Many American Muslims are concerned that the upcoming 10th anniversary of the September 11th attacks will prompt renewed attacks on their faith.
The Michigan chapter of the Council on American Islamic Relations (CAIR) tried to counter that, with a workshop about “Presenting Islam to Fellow Americans.”
Presenters suggested Muslims speak from personal experience, and emphasize commonalities between Islam and other religious traditions.
They also addressed how Muslims should react to concerns about Sharia law.
CAIR Michigan Executive Director Dawud Walid says some Americans are afraid that Muslims are working to impose Islamic laws over civil law—but that fear is unfounded.
“Our religion mandates us to abide by the laws of the land in which we live in," Walud said, adding, "And I hope all of you believe that.”
So-called “anti-Sharia law” bills have been introduced in more than 20 states, including Michigan.
That proposed law would “restrict the application of foreign laws.”

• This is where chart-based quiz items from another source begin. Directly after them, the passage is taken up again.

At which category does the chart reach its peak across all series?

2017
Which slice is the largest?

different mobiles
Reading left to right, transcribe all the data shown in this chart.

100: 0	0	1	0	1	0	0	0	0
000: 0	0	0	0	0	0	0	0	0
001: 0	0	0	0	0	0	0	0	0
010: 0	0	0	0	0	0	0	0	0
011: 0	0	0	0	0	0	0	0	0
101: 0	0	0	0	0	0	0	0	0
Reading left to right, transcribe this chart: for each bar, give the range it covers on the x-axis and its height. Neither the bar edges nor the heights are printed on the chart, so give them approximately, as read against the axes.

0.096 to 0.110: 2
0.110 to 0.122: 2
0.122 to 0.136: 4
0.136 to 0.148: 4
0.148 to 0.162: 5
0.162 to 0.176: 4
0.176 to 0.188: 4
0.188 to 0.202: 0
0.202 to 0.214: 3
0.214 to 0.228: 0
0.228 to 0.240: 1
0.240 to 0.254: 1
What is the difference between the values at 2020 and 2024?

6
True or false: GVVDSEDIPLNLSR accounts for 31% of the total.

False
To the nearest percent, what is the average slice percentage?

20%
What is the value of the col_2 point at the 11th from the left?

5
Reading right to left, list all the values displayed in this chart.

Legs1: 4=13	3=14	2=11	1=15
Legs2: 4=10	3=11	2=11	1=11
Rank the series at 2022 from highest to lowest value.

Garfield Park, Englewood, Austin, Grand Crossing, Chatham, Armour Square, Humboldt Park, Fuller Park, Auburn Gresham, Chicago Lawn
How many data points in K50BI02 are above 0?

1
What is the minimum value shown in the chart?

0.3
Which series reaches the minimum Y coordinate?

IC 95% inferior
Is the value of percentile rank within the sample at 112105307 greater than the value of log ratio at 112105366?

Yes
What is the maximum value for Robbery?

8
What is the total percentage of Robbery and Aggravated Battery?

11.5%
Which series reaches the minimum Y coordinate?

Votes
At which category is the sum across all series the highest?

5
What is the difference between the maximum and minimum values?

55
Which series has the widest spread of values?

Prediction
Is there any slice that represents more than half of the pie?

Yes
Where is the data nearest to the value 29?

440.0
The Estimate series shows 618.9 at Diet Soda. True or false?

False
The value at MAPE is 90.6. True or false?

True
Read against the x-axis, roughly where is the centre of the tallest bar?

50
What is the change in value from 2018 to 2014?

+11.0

Saleem Sidiqqi, who attended the workshop, says it’s helpful to hear how other Muslims deal with questions and concerns about Islam. But he says he hasn’t had to contend with much anti-Muslim sentiment in his suburban Detroit community.
“I guess we hear it more in the media, is where we hear it. I haven’t really heard it from my neighbors or anybody that we know. But it’s probably something that we should be aware of, and know how to respond to it.”
Sidiqqi says the upcoming 9/11 anniversary is “another reason to be aware” of what people are thinking about Muslims. He says he and his wife have been trying to explain that attack and its consequences to their young children.